668 Entscheide im Bereich Haft
Die Kollegen von «SRF-Rundschau» haben uns die Zahlen für den Kanton Basel-Stadt freundlicherweise zur Verfügung gestellt. Eine offizielle Gutheissungsquote gibt es jedoch nicht, diese werde gemäss Gericht in Basel nicht erhoben. Das heisst, wir kennen für Basel nur die Anzahl Entscheide, welche das ZMG fällt (2017: 822 Fälle). Eine Unterscheidung zwischen Gutheissung und Abweisung ist jedoch nur für ganz bestimmte Bereiche möglich.
So wissen wir etwa, dass das ZMG Basel-Stadt im vergangenen Jahr in 303 Fällen Untersuchungshaft angeordnet und dem Wunsch der Stawa nur gerade in 19 Fällen widersprochen hat – das entspricht einer Gutheissungsquote von 93,7 Prozent. Das ZMG entscheidet jedoch nicht nur über U-Haft, sondern auch über Sicherheitshaft, Verlängerungen von U-Haft, Entlassungen und vieles mehr. So hat das ZMG insgesamt 668 Entscheidungen im Bereich Haft getroffen.
Das zweite wichtige Feld, in dem das ZMG Entscheide fällt, sind die Überwachungsmassnahmen. Diese reichen von Post- und Telefonüberwachung, GPS-Überwachung und Standortbestimmung über die Erhebung von Randdaten bis zum Einsatz verdeckter Ermittler. Hier hat das ZMG 154 Entscheide getroffen. Wie diese Entscheide ausgefallen sind, ist aus den Zahlen nicht ersichtlich.
Zum grössten Teil (in 92 Fällen) ging es dabei um die Erhebung von Randdaten. Diese Daten geben beispielsweise Aufschluss darüber, welche Telefonnummern wann von einem überwachten Handy aus angerufen wurden, nicht jedoch über den Inhalt der Gespräche oder der SMS. In 21 Fällen wurde über eine Post- und Telefonüberwachung entschieden.
Eine genaue Aussage darüber, wie streng das hiesige ZMG die Gesuche der Basler Strafverfolger handhabt, lässt sich also nicht treffen. Das Beispiel mit der U-Haft deutet jedoch darauf hin, dass das ZMG hier sich ungefähr im schweizerischen Mittelfeld bewegen dürfte.
Stawa führt keine Statistik
Die Staatsanwaltschaft selbst gibt auf Anfrage bekannt, keine Statistik zu den gestellten Haftanträgen und Anträgen auf Überwachung zu führen. Stawa-Sprecher René Gsell schätzt die Gutheissungsquote auf «circa 85 Prozent». Damit würde das ZMG Basel-Stadt von allen in der «Rundschau» geprüften Behörden der Stawa am genausten auf die Finger schauen.

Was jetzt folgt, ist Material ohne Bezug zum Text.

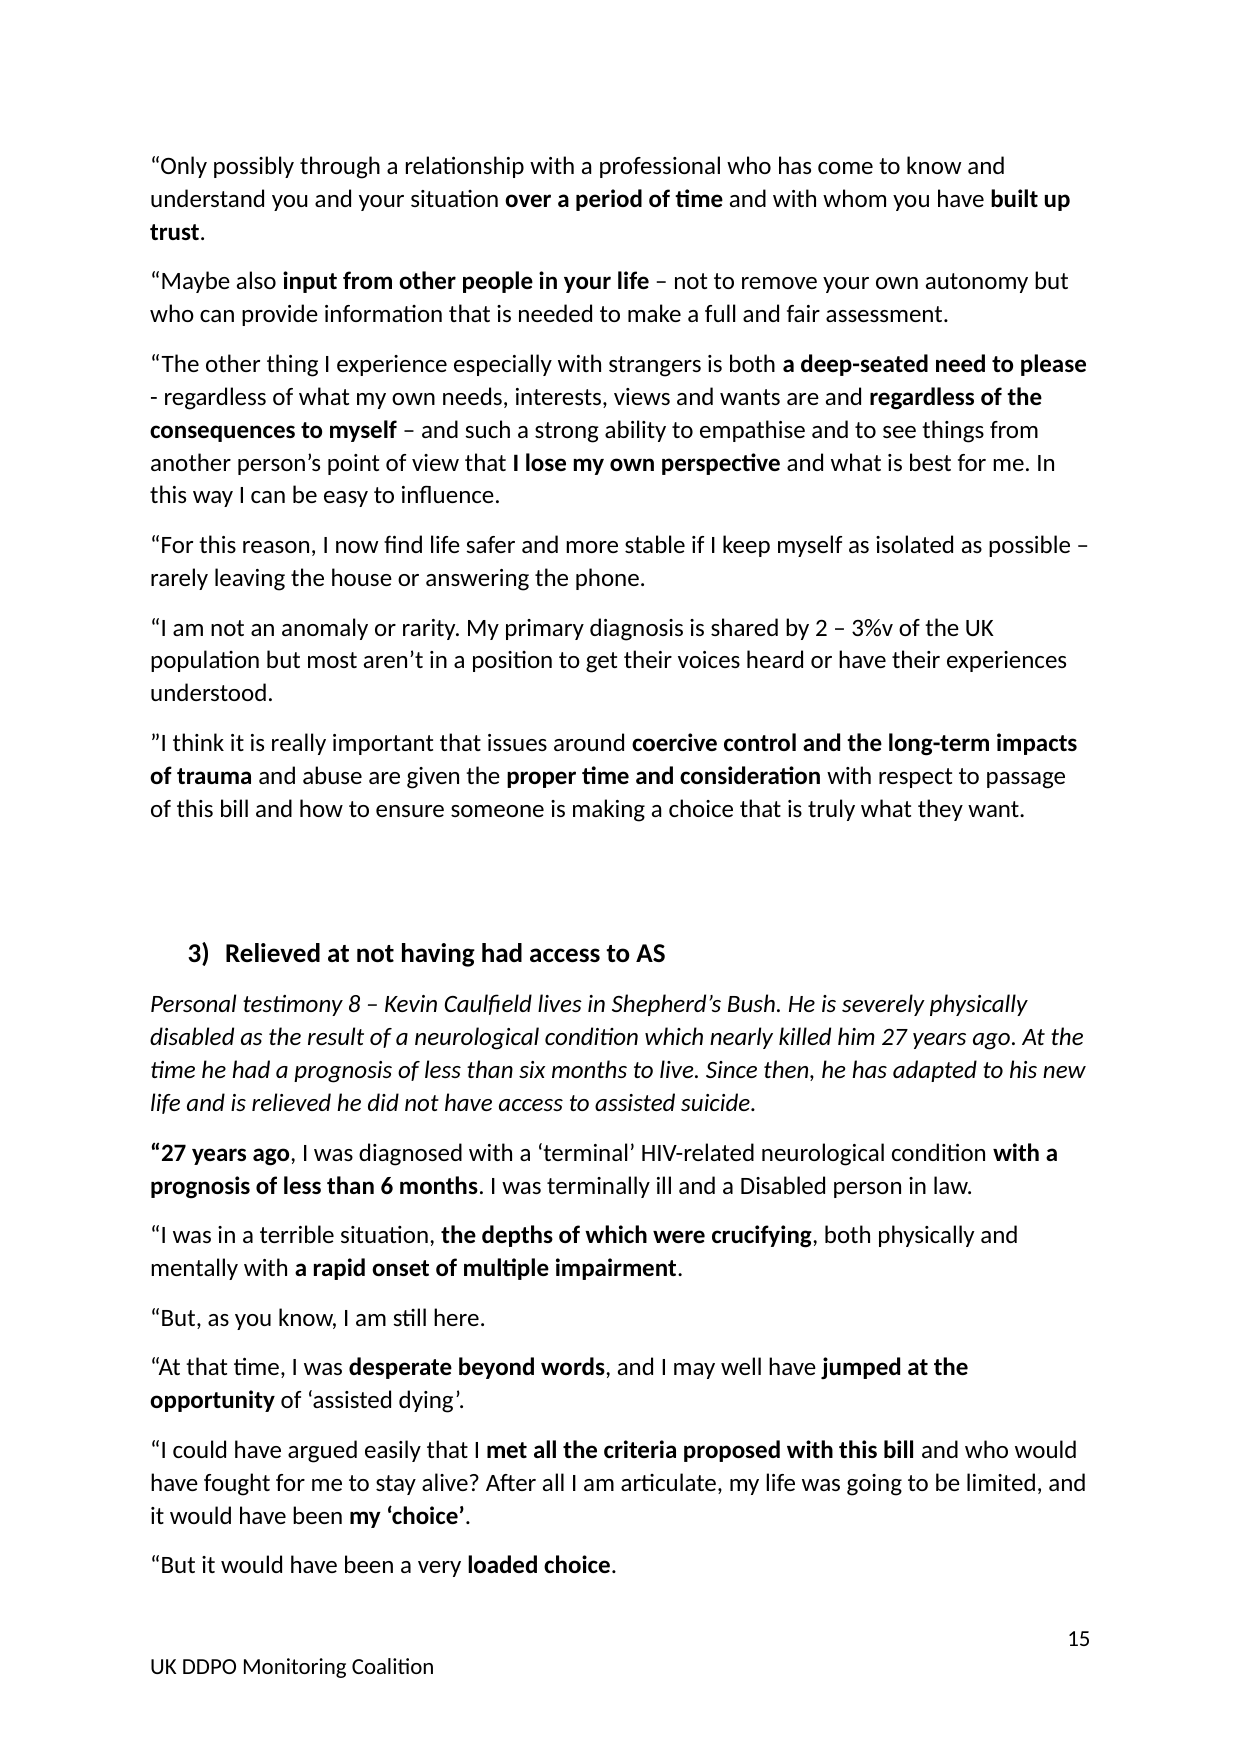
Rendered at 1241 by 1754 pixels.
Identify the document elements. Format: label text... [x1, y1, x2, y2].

text “I could have argued easily that I met all the criteria proposed with this bill and who would have fought for me to stay alive? After all I am articulate, my life was going to be limited, and it would have been my ‘choice’. [150, 1434, 1090, 1530]
text “I am not an anomaly or rarity. My primary diagnosis is shared by 2 – 3%v of the UK population but most aren’t in a position to get their voices heard or have their experiences understood. [150, 612, 1090, 708]
list Relieved at not having had access to AS [187, 936, 1090, 969]
text ”I think it is really important that issues around coercive control and the long-term impacts of trauma and abuse are given the proper time and consideration with respect to passage of this bill and how to ensure someone is making a choice that is truly what they want. [150, 727, 1090, 823]
text “The other thing I experience especially with strangers is both a deep-seated need to please - regardless of what my own needs, interests, views and wants are and regardless of the consequences to myself – and such a strong ability to empathise and to see things from another person’s point of view that I lose my own perspective and what is best for me. In this way I can be easy to influence. [150, 348, 1090, 510]
text “But it would have been a very loaded choice. [150, 1549, 1090, 1580]
text “Maybe also input from other people in your life – not to remove your own autonomy but who can provide information that is needed to make a full and fair assessment. [150, 265, 1090, 329]
text “At that time, I was desperate beyond words, and I may well have jumped at the opportunity of ‘assisted dying’. [150, 1351, 1090, 1415]
text “For this reason, I now find life safer and more stable if I keep myself as isolated as possible – rarely leaving the house or answering the phone. [150, 529, 1090, 593]
text “But, as you know, I am still here. [150, 1302, 1090, 1332]
text “27 years ago, I was diagnosed with a ‘terminal’ HIV-related neurological condition with a prognosis of less than 6 months. I was terminally ill and a Disabled person in law. [150, 1137, 1090, 1200]
text Personal testimony 8 – Kevin Caulfield lives in Shepherd’s Bush. He is severely physically disabled as the result of a neurological condition which nearly killed him 27 years ago. At the time he had a prognosis of less than six months to live. Since then, he has adapted to his new life and is relieved he did not have access to assisted suicide. [150, 988, 1090, 1118]
text “I was in a terrible situation, the depths of which were crucifying, both physically and mentally with a rapid onset of multiple impairment. [150, 1219, 1090, 1283]
text “Only possibly through a relationship with a professional who has come to know and understand you and your situation over a period of time and with whom you have built up trust. [150, 150, 1090, 246]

Überprüfen lässt sich diese Aussage allerdings nicht, da keine harten Zahlen vorliegen. Doch zumindest anzweifeln lässt sie sich. Denn wir kennen die Quote im Bereich U-Haft, wo das ZMG fast 94 Prozent aller Gesuche gutheisst. Und diese Gesuche stellen den mit Abstand grössten Einzelposten aller Entscheide dar, nämlich deutlich mehr als ein Drittel (303 von 822 Entscheiden).